Presbyterians support black reparations, free education, income guarantees
LOUISVILLE, Kentucky (Christian Examiner) – The Presbyterian Church (USA), which has been hemorrhaging members since it began pressing for gay clergy and same-sex marriage almost a decade ago, is now aligning itself with a radical "social justice" group which demands the government pay reparations to all blacks in the form of free education and income.
On Oct. 19, the denomination's news service reported that the church's Israel/Palestine Mission Network (IPMN) endorsed the platform of the group calling itself the Movement for Black Lives (MBL).
IPMN itself is a social justice organization. Its chief spokesman, Bob Ross, associate professor of global cultural studies at Point Park University in Pittsburgh, Pennsylvania, has written on the growth of "U.S. Imperialism" in the wake of the Sept. 11, 2001, attacks on New York and Washington. He said IPMN endorsed MBL because the struggle blacks in America face is the same as the struggle the Palestinians face for liberation from Israel.
"These justice struggles are linked in that the people of Palestine are in solidarity with black people in America struggling for freedom, justice and equality," Ross said. "The black struggle and the Palestinian struggle for justice are not just parallels, but they're struggles where there is an exchange of ideas."
These justice struggles are linked in that the people of Palestine are in solidarity with black people in America struggling for freedom, justice and equality," Ross said. "The black struggle and the Palestinian struggle for justice are not just parallels, but they're struggles where there is an exchange of ideas.
IPMN is also the organization behind the the PCUSA's anti-Israel BDS (boycott, sanction and divest) movement.
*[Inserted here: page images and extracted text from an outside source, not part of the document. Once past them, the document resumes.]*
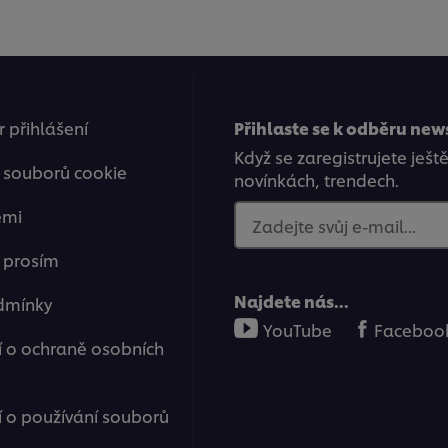
 přihlášení
Přihlaste se k odběru new
Když se zaregistrujete ješt
 souborů cookie
novínkách, trendech.
emi
Zadejte svůj e-mail...
e prosím
Najdete nás...
dmínky
YouTube
Faceboo
 o ochraně osobních
o používání souborů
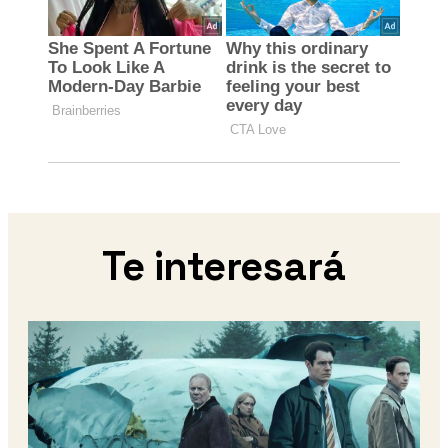
Te interesará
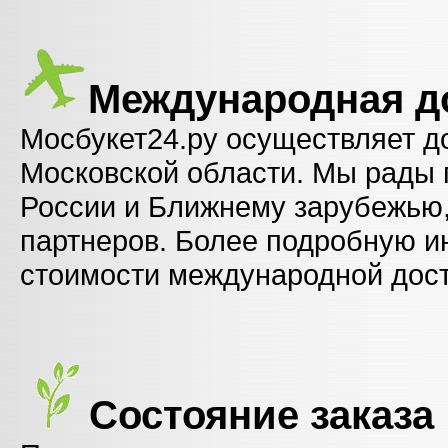
Международная д
Мосбукет24.ру осуществляет до
Московской области. Мы рады 
России и Ближнему зарубежью
партнеров. Более подробную 
стоимости международной дост
Состояние заказа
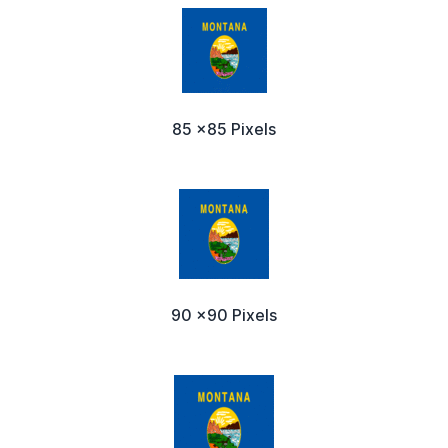
85 x85 Pixels
90 x90 Pixels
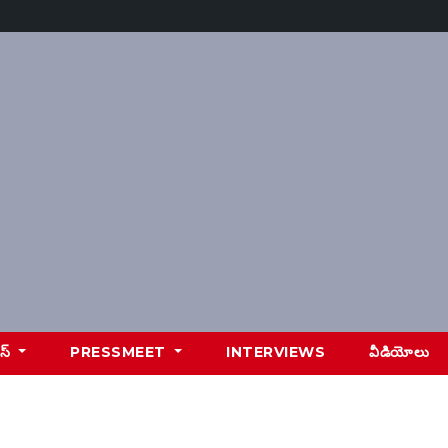
ూస్
PRESSMEET
INTERVIEWS
వీడియోలు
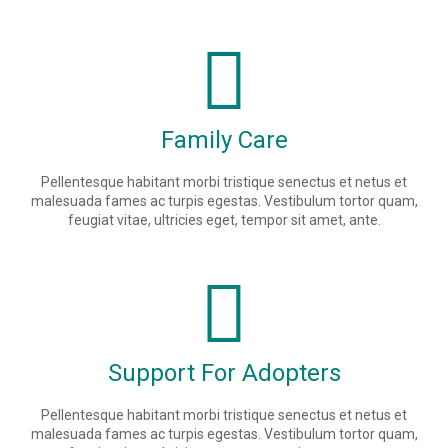
Family Care
Pellentesque habitant morbi tristique senectus et netus et
malesuada fames ac turpis egestas. Vestibulum tortor quam,
feugiat vitae, ultricies eget, tempor sit amet, ante.
Support For Adopters
Pellentesque habitant morbi tristique senectus et netus et
malesuada fames ac turpis egestas. Vestibulum tortor quam,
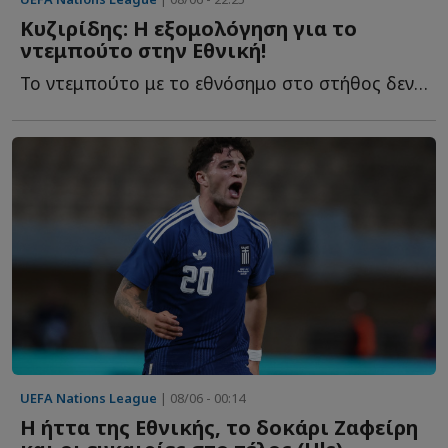
Kυζιρίδης: Η εξομολόγηση για το
ντεμπούτο στην Εθνική!
Το ντεμπούτο με το εθνόσημο στο στήθος δεν αποτελεί α...
UEFA Nations League
| 08/06 - 00:14
Η ήττα της Εθνικής, το δοκάρι Ζαφείρη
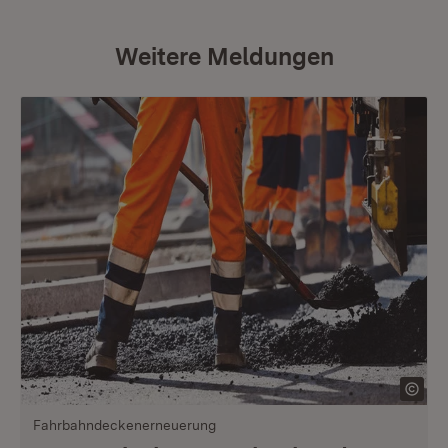
Weitere Meldungen
Fahrbahndeckenerneuerung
That movement wants to remove investments in companies that do business in and with Israel from the PCUSA's retirement funds. According to the denomination, the new endorsement expresses unity between the Palestinian and the social justice movement for blacks in America.
"We cannot, therefore, continue to call for a just peace in Israel/Palestine without also working in solidarity with black people in America toward justice and liberation," Ross said.
"For quite some time now we've felt as Christians, in general, but as Christians working for justice in particular, we can't limit ourselves to one place or one issue or one set of people. We need to keep our eyes and hearts open to other justice struggles around the world and here in the U.S."
The Movement for Black Lives is not "Black Lives Matter," but there is little distinguishing the two. Though it is more academic and refined in its packaging, its platform, in fact, was written with the assistance of more than 25 racial and social justice groups, including Black Lives Matter Network.
Its platform calls for an end to violence against blacks – though not for an end to black on black crime like the epidemic plaguing Chicago, Baltimore and Detroit – but an invest-divest strategy that punishes companies that won't align with the black social justice movement, black control of black communities and special political powers for blacks.
In its platform on ending violence against blacks, the MBL calls for an end to the prison system, the use of money for bail, the death penalty, the "mass surveillance of black communities," and for an end to "the war on black trans, queer and gender nonconforming people." The group also calls for the federalizing of all law enforcement and an end to private education.
One of the most controversial planks in the platform is that of reparations for "past and continuing harms." Those payments to blacks, according to the MBL, should include "full and free access for all black people (including undocumented and currently and formerly incarcerated people) to lifetime education." Costs for education, incurred through student loans, should be reimbursed to blacks, even retroactively, the group claims.
Blacks should also be provided with a "guaranteed minimum livable income," according to the MBL.
The endorsement and the "intersectionality" of the black and Palestinian social justice movements will be discussed at IPMN's annual meeting Oct. 27-29 at Pittsburgh Theological Seminary.
However, an alignment of the church with both the pro-Palestinian and violence-laden black "social justice" movement is likely to drive conservatives further away from the church. Many may have already left.
Since the PCUSA approved the ordination of openly-gay ministers in 2011, the denomination has fractured.
In 2005, the PCUSA reported its membership rolls at 2.3 million. That number dropped to 2.1 million by 2008 and 1.9 million by 2011 when the group began allowing the ordination of homosexuals. By 2014, the denomination had declined to 1.6 million.